Жертвуя дружбой, принципами и честью — чтобы спасти свои.
Слава задохнулся от гнева.
— А то. Ты, блять, к Вальцу целоваться полез! — Паха толкнул в плечо, очень неприятно и болезненно, и Слава сразу же схватил его за запястье.
— Да пошли вы нахуй! — огрызнулся следом.
— Да иди ты нахуй, — писклявым голосом отозвался Чепуха откуда-то со стороны. Подошёл, вклинился в крохотное пространство между Славой и Пахой, и оттолкнул Славу в сторону. — Пидорасом ты оказался, а выёбываешься ещё.
Тогда животное, то самое, облезлое и обиженное, метафора на запутавшийся разум, взяло верх. И Слава крепко вдарил Чепухе по морде. Чепуха опешил, раскрывая некрасивые красноватые глаза. А когда в дело включился Паха — тогда Слава уже не смог отбиться, как бы ни старался. Мир поплыл, превращаясь в разноцветное монохромное месиво с рубиновым кирпичом на фоне. Мир застелило рубиновой кровью, стекающей с носа, разбитых костяшек и пахиной некогда рассечённой брови, вновь лопнувшей от удара.

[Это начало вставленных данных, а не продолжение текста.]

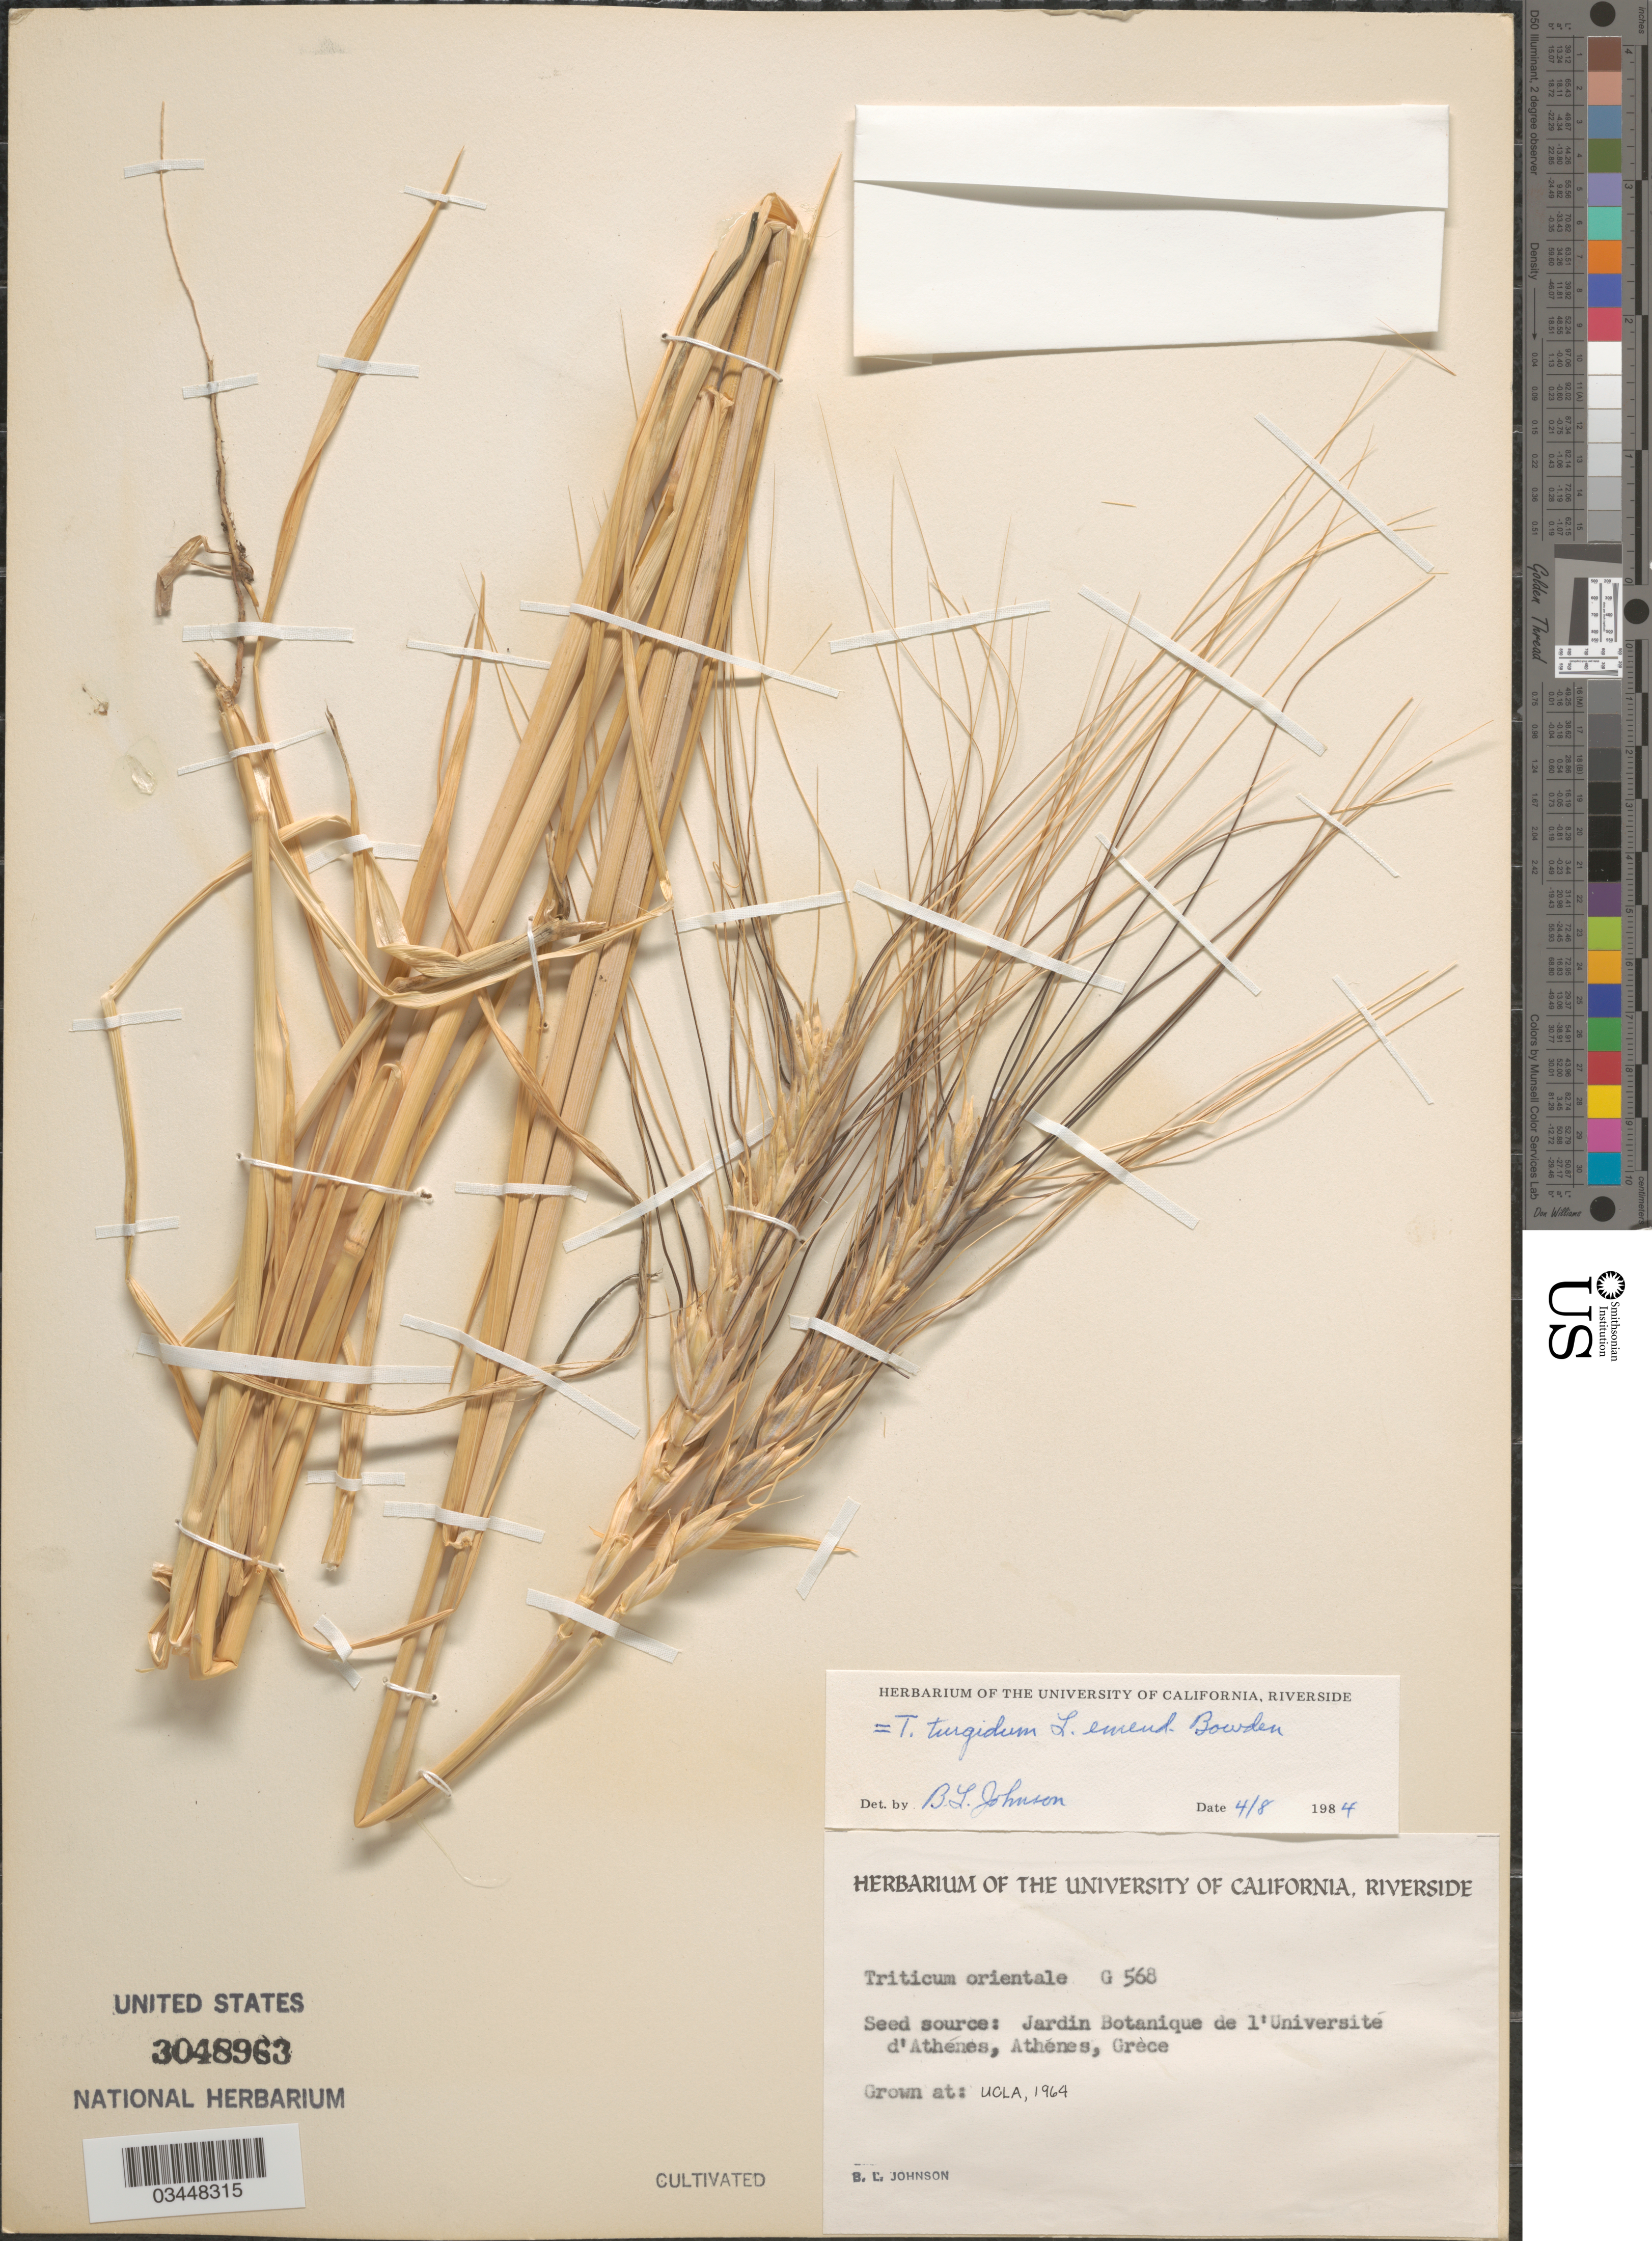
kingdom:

Они возились в грязи. Как с тем хачом на поле. Как подстреленные бегущие псы.
Слава не знал, подключился ли Вальц, когда его, побеждённого и лежащего в мусоре, пиздили ногами.
Может, всё то, за что он боролся, это умелая фикция.
Может, не стоило тратить своё время на Диму Вальца, очень красиво завлекающего в историю Третьего Рейха.
Может, стоило бросить эту хуйню ещё на моменте зарождения.
Может-может-может.
Слава лежал в бетонной пыли. Тело ломило от пережитых ударов, рёбра ныли, башка кружилась. Он всхлипывал, пытаясь надышаться после драки, и в мыслях оказалось совершенно пусто. В рот стекала собственная кровь из разбитого носа — Слава лежал, униженный, избитый, изгнанный — и трое бывших друзей склонились над.
— Я вас ненавижу, блять, — захлёбываясь слезами боли, выдавливал Слава. — Чтоб вы все сдохли. Со своими хачами. Со своими расовыми зачистками. Со своими убеждениями. Я вас ненавижу, нахуй. Всем сердцем.
Самый жалкий вид — у Вальца.
Конечно, у пидора Вальца. Слава даже не имел претензий к чересчур идейному Пахе. И безвольному Чепухе. Дима, нахуй, Вальц стал палкой в колёсах.
— Ты пидор, Вальц. Просто ебучий пидор!
— Молчи, гомосек, — Паха быстро заткнул Славу ударом по боку — чётко своими новенькими «бульдогами», чётко по почке. — Слова не давали.